*SELEÇÃO:*
++++++++++
O homem é, por natureza e por vocação, um ser religioso

Pe. Alex
Barbosa de Brito, EP –  2010/12/29 –  Gaudium Press

O homem é,
por natureza e por vocação, um ser religioso. Porque provém de Deus e para ele
caminha, o homem só vive uma vida plenamente humana se viver livremente sua
relação com Deus. O homem é feito para viver em comunhão com Deus, no qual
encontra sua felicidade:

“Quando
eu estiver inteiramente em Vós, nunca mais haverá dor e provação; repleta de
Vós por inteiro, minha vida será verdadeira” (Santo Agostinho., Conf.
10,28,39). (CATECISMO, 2001: 26)

“O
homem é, por natureza e por vocação, um ser religioso” (CATECISMO, 2001:
26). Por natureza porque tendo sede do infinito, nunca se satisfaz inteiramente
com as criaturas que se lhe apresentam pelos sentidos, por serem estas
relativas e finitas. O homem tem sede natural de algo absoluto e transcendente
que o tome por inteiro, em todas as suas potências, e na própria essência mesma
de sua alma de modo eterno e infinito.
++++++++++
*REGISTROS EXTRAÍDOS:*
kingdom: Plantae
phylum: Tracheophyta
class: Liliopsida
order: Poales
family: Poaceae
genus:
++++++++++
*OBJETIVO:*
Copie integralmente, sem nenhuma alteração, o texto sobre o homem como ser religioso. Os registros são um material à parte, sem ligação com o texto.

*RESPOSTA COMPLETA:*
O homem é, por natureza e por vocação, um ser religioso

Pe. Alex
Barbosa de Brito, EP –  2010/12/29 –  Gaudium Press

O homem é,
por natureza e por vocação, um ser religioso. Porque provém de Deus e para ele
caminha, o homem só vive uma vida plenamente humana se viver livremente sua
relação com Deus. O homem é feito para viver em comunhão com Deus, no qual
encontra sua felicidade:

“Quando
eu estiver inteiramente em Vós, nunca mais haverá dor e provação; repleta de
Vós por inteiro, minha vida será verdadeira” (Santo Agostinho., Conf.
10,28,39). (CATECISMO, 2001: 26)

“O
homem é, por natureza e por vocação, um ser religioso” (CATECISMO, 2001:
26). Por natureza porque tendo sede do infinito, nunca se satisfaz inteiramente
com as criaturas que se lhe apresentam pelos sentidos, por serem estas
relativas e finitas. O homem tem sede natural de algo absoluto e transcendente
que o tome por inteiro, em todas as suas potências, e na própria essência mesma
de sua alma de modo eterno e infinito.